Carry on the interview about Amina Allahberdi's detention from the point where it stops.

### Text excerpt
▬▬▬▬▬▬▬▬▬▬
Interview: ‘It Hurts my Heart to See my Children Cry For Their Mother’


2018.09.14
uyghur-amina-allahberdi-id.jpg Amina Allahberdi's identity card.
Photo courtesy of Sait Ibn Abood Shahrani

Amina Allahberdi, a 32-year-old Uyghur woman from Aksu (in Chinese, Akesu) prefecture, in northwest China’s Xinjiang Uyghur Autonomous Region (XUAR) married Saudi Arabian national Sait Ibn Abood Shahrani in 2010 and relocated to Saudi Arabia’s Khamis Mushait city soon after. The mother of a nine-year-old daughter and a four-year-old son frequently visited her family in Aksu, and in 2016 completed a months-long beautician course in the XUAR capital Urumqi with the intention of setting up a beauty salon in Saudi Arabia. Allahberdi travelled to Urumqi on May 15 last year, after Saudi authorities asked that she return to the XUAR to renew her documents before establishing her business. Soon after arriving, Allahberdi notified her husband that she would not be allowed to renew her passport unless he came to China with additional documentation, so the couple met in the Guangdong provincial capital Guangzhou, where she took her marriage certificate and other papers, and left for Urumqi without him—insisting that he not accompany her.

When Shahrani did not hear from his wife, he spent one month in Guangzhou trying to track down her whereabouts, but was forced to return home to Saudi Arabia to care for the couple’s two children. He recently told RFA’s Uyghur Service that he learned Allahberdi is being held in one of a network of political “re-education camps,” where authorities in the XUAR are believed to have detained some 1.1 million Uyghurs accused of harboring “strong religious” or “politically incorrect” views since April 2017. Allahberdi’s mother, Ayshem Mijit, 60, who also lives in Saudi Arabia, told RFA that her daughter is just the latest of her family members to disappear in the XUAR. Also missing, she said, are her 34-year-old son, Abdurahman Allahberdi; 31-year-old son, Abdurehim Allahberdi; 62-year-old husband, Allahberdi Ibrahim; and 84-year-old father, Mijit Yusup.


Shahrani: My wife Amina is innocent—she would never have committed any crime. Arbitrarily detaining a mother, “disappearing” her, and separating her from her young children, on the other hand, is a serious crime. For the sake of my two young children, who were born on Saudi soil, the Saudi government should push for my wife’s release. I have no other options left but to call on the free world to help my innocent wife, as well as millions of innocent Uyghur people who are suffering under the persecution of the Chinese government.
▬▬▬▬▬▬▬▬▬▬
### Given records
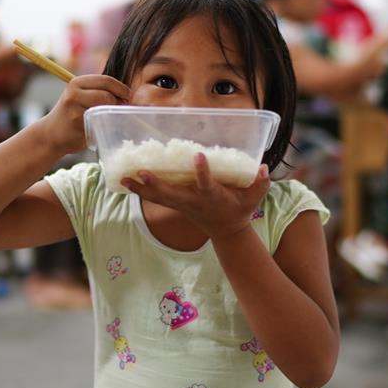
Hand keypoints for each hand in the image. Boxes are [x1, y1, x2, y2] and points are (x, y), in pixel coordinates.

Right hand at [40, 74, 130, 153]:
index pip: (106, 80)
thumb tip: (128, 95)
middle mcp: (74, 93)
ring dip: (111, 114)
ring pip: (104, 108)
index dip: (121, 89)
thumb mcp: (81, 96)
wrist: (51, 134)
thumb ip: (99, 91)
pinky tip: (99, 128)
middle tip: (119, 111)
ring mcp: (74, 108)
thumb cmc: (72, 115)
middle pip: (107, 94)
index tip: (129, 97)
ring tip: (108, 119)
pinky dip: (104, 126)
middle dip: (118, 103)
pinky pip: (100, 123)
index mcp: (77, 82)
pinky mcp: (76, 124)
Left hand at [121, 153, 270, 240]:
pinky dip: (140, 191)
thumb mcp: (254, 199)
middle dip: (156, 185)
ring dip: (141, 188)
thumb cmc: (240, 210)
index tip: (198, 156)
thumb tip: (264, 167)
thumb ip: (260, 183)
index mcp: (212, 197)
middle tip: (140, 173)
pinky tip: (125, 182)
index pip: (207, 184)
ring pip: (158, 198)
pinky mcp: (174, 204)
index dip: (203, 172)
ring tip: (123, 178)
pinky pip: (154, 199)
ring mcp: (181, 205)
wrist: (226, 231)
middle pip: (172, 194)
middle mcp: (193, 201)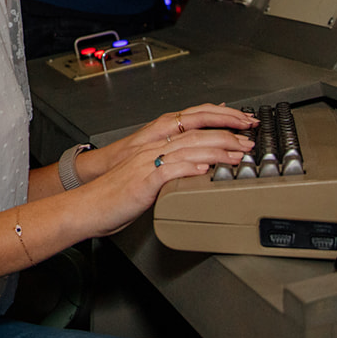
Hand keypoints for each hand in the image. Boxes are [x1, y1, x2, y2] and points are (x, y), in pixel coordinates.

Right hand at [76, 105, 256, 232]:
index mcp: (153, 150)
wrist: (88, 207)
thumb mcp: (147, 181)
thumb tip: (195, 173)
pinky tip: (204, 167)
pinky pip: (168, 170)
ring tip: (236, 154)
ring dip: (215, 150)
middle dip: (224, 137)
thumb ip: (169, 174)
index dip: (217, 130)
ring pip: (186, 149)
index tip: (239, 133)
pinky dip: (188, 167)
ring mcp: (146, 165)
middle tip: (247, 142)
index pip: (191, 132)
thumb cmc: (115, 198)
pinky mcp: (143, 181)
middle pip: (193, 136)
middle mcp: (151, 152)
▬▬▬▬▬▬▬▬▬▬
### Answer space
I am extremely worried about my wife, and I can’t bear to see my children suffer because they miss their mother and are so desperate to see her. Every time the phone rings, my four-year-old boy Abdul Aziz and my nine-year-old daughter Aisha ask if the call is from their mother. Seeing the sadness in their eyes after they realize that the call wasn’t from her, I don’t know what to do. This happens several times, every day, and it hurts my heart to see my children cry for their mother.

Sait Ibn Abood Shahrani and his children at home in Saudi Arabia, in an undated photo. Credit: Sait Ibn Abood Shahrani
Sait Ibn Abood Shahrani and his children at home in Saudi Arabia, in an undated photo. Credit: Sait Ibn Abood Shahrani
Mijit: The last time I was able to contact my eldest son, Abdurahman, was two years ago. I don’t know if he is in a re-education camp, a prison, or somewhere else entirely. My daughter Amina went to the [XUAR] in May 2017, and I have learned that she was detained in a concentration camp in October. I also found out that my son Abdurahim was taken to a re-education camp in June last year. The authorities said that they would release him if his parents returned to Aksu. Because of the pressure put on us by the Chinese authorities, my husband returned to Aksu on Sept. 29, last year, but I haven’t heard from him since he left Saudi Arabia. I don’t know if he is in a re-education camp, in prison, or dead.

It breaks my heart to see my grandchildren plead for their mother. I am finding it difficult to cope with it any longer. My nine-year-old granddaughter asked me, “Is my mother living in paradise? And If I die, will I see her?” My four-year-old grandson, at such a young age, said, “Grandma, don’t cry. I will become a policeman when I grow up and I will go to Aksu to rescue my mother.”

Reported by Gulchehra Hoja for RFA’s Uyghur Service.